Inner Joy Beyond Outer Circumstance

[Prefacing Note: This post represents a fourth (and final) installment on Joy as it is characterized in Paul’s Epistle to the Philippians [what some have called the “epistle of joy”… for all the ways the word appears throughout its four chapters]. Taking rich and meaningful words/concepts (like Joy) and distinguishing them from their secular-cultural counterparts (like “happiness” and “feeling good”) is a crucial task of spiritual formation.]

Having established the basis of peace with God in chapter 3 of Philippians (Letting Go… and Letting God), Paul advances to the close of his epistle with some sense of the outer peace that such a relationship brings:
• Individuals being reconciled (vs 2-3)
• Letting go of anxiety
• Being content in all circumstances

peace paintingAnd all this, again, as he writes in chains, behind bars!

It brings to mind an image of my mom in her final days.
Cancer and treatments had ravaged her body.
Outwardly, she was a shell of her former self.

“I’m sorry I am not more classy,” she feebly said at one point—referring, I suspect, to the ways her hair was not as kept as she would have preferred… and all the other indignities that death and dying can thrust on any soul with any amount of esteem.

It broke my heart to hear her speak that way.

I found a voice deep down in my crying,
“No Mom!
Class is not a matter of outer circumstance.
Class is a matter of inner character.
And you are one classy lady!”

It approaches, I believe,
the spirit of Paul’s closing words
about peace and joy in Philippians 4:

Life can ravage the body
and assault the heart–
tempting us to believe we’ve lost our way and class
But Deep calls to deep–
where eternal joy and peace abide,
inviting us to sing—even in the chains,
“It is well. It is well with my soul.”

** Stored items **
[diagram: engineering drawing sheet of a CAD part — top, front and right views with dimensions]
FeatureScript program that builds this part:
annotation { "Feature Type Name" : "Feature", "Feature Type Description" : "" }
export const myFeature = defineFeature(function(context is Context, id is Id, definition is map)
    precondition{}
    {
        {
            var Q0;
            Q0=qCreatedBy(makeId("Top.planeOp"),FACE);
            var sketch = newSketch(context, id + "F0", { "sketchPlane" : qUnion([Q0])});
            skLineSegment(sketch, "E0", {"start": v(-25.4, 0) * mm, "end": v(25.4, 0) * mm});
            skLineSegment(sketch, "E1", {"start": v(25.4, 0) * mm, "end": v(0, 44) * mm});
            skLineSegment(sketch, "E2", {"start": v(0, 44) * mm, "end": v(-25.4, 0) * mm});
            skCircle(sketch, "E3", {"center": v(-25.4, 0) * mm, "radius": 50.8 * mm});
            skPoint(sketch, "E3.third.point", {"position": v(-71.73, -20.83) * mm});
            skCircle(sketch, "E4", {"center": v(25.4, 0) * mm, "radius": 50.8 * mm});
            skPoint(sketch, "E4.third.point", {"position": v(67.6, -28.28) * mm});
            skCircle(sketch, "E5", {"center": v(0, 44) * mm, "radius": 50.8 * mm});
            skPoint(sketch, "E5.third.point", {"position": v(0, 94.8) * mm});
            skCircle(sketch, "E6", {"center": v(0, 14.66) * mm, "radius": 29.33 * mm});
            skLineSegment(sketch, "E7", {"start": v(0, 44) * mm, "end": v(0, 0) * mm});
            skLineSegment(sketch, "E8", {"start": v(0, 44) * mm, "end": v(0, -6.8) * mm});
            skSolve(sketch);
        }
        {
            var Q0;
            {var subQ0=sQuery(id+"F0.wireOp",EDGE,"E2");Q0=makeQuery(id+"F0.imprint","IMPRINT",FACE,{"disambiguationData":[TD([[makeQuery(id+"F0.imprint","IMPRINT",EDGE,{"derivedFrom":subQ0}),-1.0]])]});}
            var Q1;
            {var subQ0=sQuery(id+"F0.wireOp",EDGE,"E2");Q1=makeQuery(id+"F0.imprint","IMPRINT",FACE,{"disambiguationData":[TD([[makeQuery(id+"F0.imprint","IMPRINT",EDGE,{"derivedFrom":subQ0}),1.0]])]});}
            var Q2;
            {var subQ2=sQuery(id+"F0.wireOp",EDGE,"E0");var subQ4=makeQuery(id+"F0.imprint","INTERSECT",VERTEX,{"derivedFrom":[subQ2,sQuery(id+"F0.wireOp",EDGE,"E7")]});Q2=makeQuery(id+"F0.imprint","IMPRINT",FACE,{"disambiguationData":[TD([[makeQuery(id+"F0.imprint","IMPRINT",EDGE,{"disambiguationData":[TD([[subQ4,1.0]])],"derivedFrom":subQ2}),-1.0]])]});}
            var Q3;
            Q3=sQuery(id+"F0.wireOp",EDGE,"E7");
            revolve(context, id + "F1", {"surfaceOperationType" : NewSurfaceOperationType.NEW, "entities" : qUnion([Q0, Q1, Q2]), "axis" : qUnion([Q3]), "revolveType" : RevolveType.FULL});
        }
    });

** TASK GOAL **
From the post, copy the passage that begins at the words "peace paintingAnd all" and ends after the words "speak that way.". Work only from the post, not from the data.

** ANSWER SECTION **
peace paintingAnd all this, again, as he writes in chains, behind bars!

It brings to mind an image of my mom in her final days.
Cancer and treatments had ravaged her body.
Outwardly, she was a shell of her former self.

“I’m sorry I am not more classy,” she feebly said at one point—referring, I suspect, to the ways her hair was not as kept as she would have preferred… and all the other indignities that death and dying can thrust on any soul with any amount of esteem.

It broke my heart to hear her speak that way.